Several years ago, I arranged for an Eastern Psychological Symposium on the application of psychological research in maximizing students’ intellectual engagement in (and out of) class. I was reminded of this symposium while reading the Chronicle of Higher Education. A faculty member was highlighting the challenges he faced prior academic year when he started to use a anti-plagiarism software, Turnit-In http://chronicle.com/blogs/wiredcampus/nyu-prof-vows-never-to-probe-cheating-again%e2%80%94and-faces-a-backlash/32351.

His experiences were certainly interesting, and as I thought of cheating in my non-statistics classes, I started to wonder … why don’t I catch students cheating in statistics. It is the class that occupies 50% of my professional schedule. I don’t catch cheaters, as I minimize any benefit students may have in cheating.

(1) I do not collect or correct homework. I provide students with worksheets (Green & Sandy, 2010) https://www.pearsonhighered.com/program/Kiess-Statistical-Concepts-for-the-Behavioral-Sciences-4th-Edition/PGM110238.html. Students are instructed to complete before completing the more complicated problems within the body of the textbook. In both cases, the *Assignments and Exercises for Students* and the textbook examples, answers are provided to the students. In fact, for many of the *Assignments and Exercises for Students * problems, interim solutions are provided for students, so they can check to what point they had the answer correct. Students must take responsibility for their own learning, and most do. Those who don’t cannot be rewarded with cheating, and instead, fail to master the material and thus fail the class.

(2) During exams, I provide students with the formulas. Let’s face it … we double check formulas that we don’t use regularly. If students were to cheat, bringing along a copy of the formula seems like the most obvious place to start. Not much else could help them. The problems are too long and would take too much writing space to be helpful to risk being caught cheating.
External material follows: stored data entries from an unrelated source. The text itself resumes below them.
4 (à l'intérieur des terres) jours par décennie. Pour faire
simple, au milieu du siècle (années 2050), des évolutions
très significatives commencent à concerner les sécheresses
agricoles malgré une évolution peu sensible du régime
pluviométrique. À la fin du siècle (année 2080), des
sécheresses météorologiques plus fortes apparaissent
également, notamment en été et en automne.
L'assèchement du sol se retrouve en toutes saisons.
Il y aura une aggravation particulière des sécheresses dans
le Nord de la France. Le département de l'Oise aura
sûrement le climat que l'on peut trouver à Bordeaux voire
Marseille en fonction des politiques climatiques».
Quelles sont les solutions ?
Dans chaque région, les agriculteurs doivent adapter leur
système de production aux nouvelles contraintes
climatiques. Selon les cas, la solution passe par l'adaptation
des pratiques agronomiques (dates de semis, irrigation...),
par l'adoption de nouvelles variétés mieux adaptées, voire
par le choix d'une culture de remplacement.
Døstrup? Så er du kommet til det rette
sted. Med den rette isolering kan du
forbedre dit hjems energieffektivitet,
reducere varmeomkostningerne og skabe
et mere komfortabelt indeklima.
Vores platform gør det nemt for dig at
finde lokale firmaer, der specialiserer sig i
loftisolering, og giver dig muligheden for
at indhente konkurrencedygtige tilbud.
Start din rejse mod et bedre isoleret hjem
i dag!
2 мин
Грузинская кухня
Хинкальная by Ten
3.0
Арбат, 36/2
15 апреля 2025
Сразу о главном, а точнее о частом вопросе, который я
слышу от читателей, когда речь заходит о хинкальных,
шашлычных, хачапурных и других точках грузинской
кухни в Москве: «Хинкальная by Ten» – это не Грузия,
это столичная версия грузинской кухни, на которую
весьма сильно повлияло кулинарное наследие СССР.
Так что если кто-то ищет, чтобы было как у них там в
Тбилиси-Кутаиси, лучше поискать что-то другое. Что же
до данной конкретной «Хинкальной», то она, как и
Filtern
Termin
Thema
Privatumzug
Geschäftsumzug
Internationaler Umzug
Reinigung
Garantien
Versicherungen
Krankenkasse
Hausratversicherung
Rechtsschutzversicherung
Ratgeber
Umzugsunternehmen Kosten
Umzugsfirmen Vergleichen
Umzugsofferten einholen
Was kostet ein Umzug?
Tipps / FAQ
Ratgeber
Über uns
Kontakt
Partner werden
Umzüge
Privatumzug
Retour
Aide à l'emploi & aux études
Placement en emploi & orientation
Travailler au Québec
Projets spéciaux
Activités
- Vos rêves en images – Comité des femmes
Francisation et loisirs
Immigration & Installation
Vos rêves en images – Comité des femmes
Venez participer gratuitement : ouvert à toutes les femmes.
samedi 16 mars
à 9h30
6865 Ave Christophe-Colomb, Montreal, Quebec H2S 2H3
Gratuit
However, there are some other behaviors that a professor can participate in that will decrease cheating.

(3) Stating a plagiarism policy in your syllabus is associated with less cheating.

(4) As is explaining to students, on a personal level, how you feel when students cheat.

(5) Here is an additional article on decreasing cheating: http://chronicle.com/article/Cheating-Lessons-Part-2/140113/. In short, James Lang reviews a research study that found one of the ways a faculty can go about decreasing cheating, is by not by focusing on cheating behaviors, but by focusing on learning behaviors. Moreover, it seems that students who were in classes with fewer tests, quizzes and other assessment tools demonstrated greater cheating behavior. Offering students nonthreatening ways for them and you to evaluate their cognitive development (like in the homework problems listed above), students are less incline to cheat. They simply have less reason to do so. Yet, they are spending time learning and mastering the material.

In the end … this is a challenge I think we will forever be battling, but don’t give up!

I’m most certainly looking for current research on this topic, so please let me know if you are involved with this kind of research.

May your students be intellectually engaged, and may cheating in your classes be non-existent!